Üble Nachrede durch Strafanzeige: Reichweite des § 193 StGB bei Verdachtsanzeige
KI-Zusammenfassung
Die Angeklagte wurde wegen übler Nachrede (§ 186 StGB) verurteilt, weil sie Strafanzeige wegen Bestechung/Bestechlichkeit erstattete und eine Quittungskopie beifügte. Das OLG Köln hob das Berufungsurteil auf und verwies zurück, da die Feststellungen zur Strafanzeige inhaltlich unvollständig sind und die Abwägung nach § 193 StGB nicht tragfähig begründet wurde. Insbesondere fehle eine nachvollziehbare tatrichterliche Beweiswürdigung dazu, dass die Angeklagte die Unechtheit der Quittung kannte bzw. leichtfertig handelte. Der neue Tatrichter muss u.a. den Manipulationsvorwurf zur Quittungskopie aufklären.
Ausgang: Revision hatte Erfolg; Berufungsurteil aufgehoben und zur neuen Verhandlung an andere Strafkammer zurückverwiesen.
Abstrakte Rechtssätze
Bei der Prüfung des Rechtfertigungsgrundes des § 193 StGB ist eine einzelfallbezogene Güterabwägung zwischen dem Ehrschutz des Betroffenen und der durch Art. 5 GG geschützten Meinungsfreiheit vorzunehmen; bei Strafanzeigen ist zudem das Recht des Anzeigeerstatters auf freie Entfaltung der Persönlichkeit unter Berücksichtigung des Rechtsstaatsprinzips einzustellen.

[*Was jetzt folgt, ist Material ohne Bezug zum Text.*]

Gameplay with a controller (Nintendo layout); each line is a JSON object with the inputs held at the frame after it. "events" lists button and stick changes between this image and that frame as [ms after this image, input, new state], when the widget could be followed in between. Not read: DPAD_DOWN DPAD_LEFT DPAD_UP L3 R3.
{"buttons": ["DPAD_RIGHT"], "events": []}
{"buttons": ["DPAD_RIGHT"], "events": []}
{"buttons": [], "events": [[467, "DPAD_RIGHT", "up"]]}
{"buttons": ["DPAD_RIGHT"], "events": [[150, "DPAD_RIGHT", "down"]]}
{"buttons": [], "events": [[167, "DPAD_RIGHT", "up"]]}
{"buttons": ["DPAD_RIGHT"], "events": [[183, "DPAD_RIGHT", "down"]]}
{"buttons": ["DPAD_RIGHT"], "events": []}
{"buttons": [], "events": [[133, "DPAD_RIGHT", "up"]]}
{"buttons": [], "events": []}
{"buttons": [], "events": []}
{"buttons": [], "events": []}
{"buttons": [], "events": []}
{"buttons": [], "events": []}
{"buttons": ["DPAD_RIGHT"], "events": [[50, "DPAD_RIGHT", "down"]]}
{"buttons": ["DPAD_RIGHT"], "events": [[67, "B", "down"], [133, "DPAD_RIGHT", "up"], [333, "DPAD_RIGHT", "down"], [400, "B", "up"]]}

Die Erstattung einer Strafanzeige ist grundsätzlich als Wahrnehmung berechtigter Interessen im Sinne des § 193 StGB geschützt; das öffentliche Interesse an der Aufklärung von Straftaten muss nicht das alleinige Motiv des Anzeigeerstatters sein.
Der Schutz des § 193 StGB entfällt bei bewusst unwahren oder leichtfertig aufgestellten unwahren Tatsachenbehauptungen; Leichtfertigkeit setzt voraus, dass der Täter bei gewissenhafter, möglicher und zumutbarer Prüfung die Unzulänglichkeit oder Unzuverlässigkeit seiner Tatsachengrundlage hätte erkennen müssen.
An eine Strafanzeige gerichtete ehrverletzende Äußerungen unterliegen regelmäßig nur einer eingeschränkten Prüfungspflicht des Anzeigeerstatters; erhöhte Informations- und Prüfungspflichten treffen dagegen insbesondere denjenigen, der schwere Vorwürfe an die Öffentlichkeit trägt.
Das Tatgericht muss rechtserhebliche Feststellungen, die für die Versagung des § 193 StGB maßgeblich sind, aus dem Ergebnis der Beweisaufnahme nachvollziehbar herleiten; bleibt der Inhalt der ehrverletzenden Äußerung und die Tatsachengrundlage unzureichend festgestellt, trägt das Urteil eine Verurteilung nach § 186 StGB nicht.
Tenor
Das angefochtene Urteil wird mit seinen Feststellungen aufgehoben. Die Sache wird zu neuer Verhandlung und Entscheidung, auch über die Kosten der Revision, an eine andere Strafkammer des Landgerichts Köln zurückverwiesen.
Gründe
Das Amtsgericht hat die Angeklagte wegen übler Nachrede (§ 186 StGB) zu einer Geldstrafe von 30 Tagessätzen zu je 80,-- DM verurteilt. Die dagegen eingelegte Berufung hat das Landgericht als unbegründet verworfen.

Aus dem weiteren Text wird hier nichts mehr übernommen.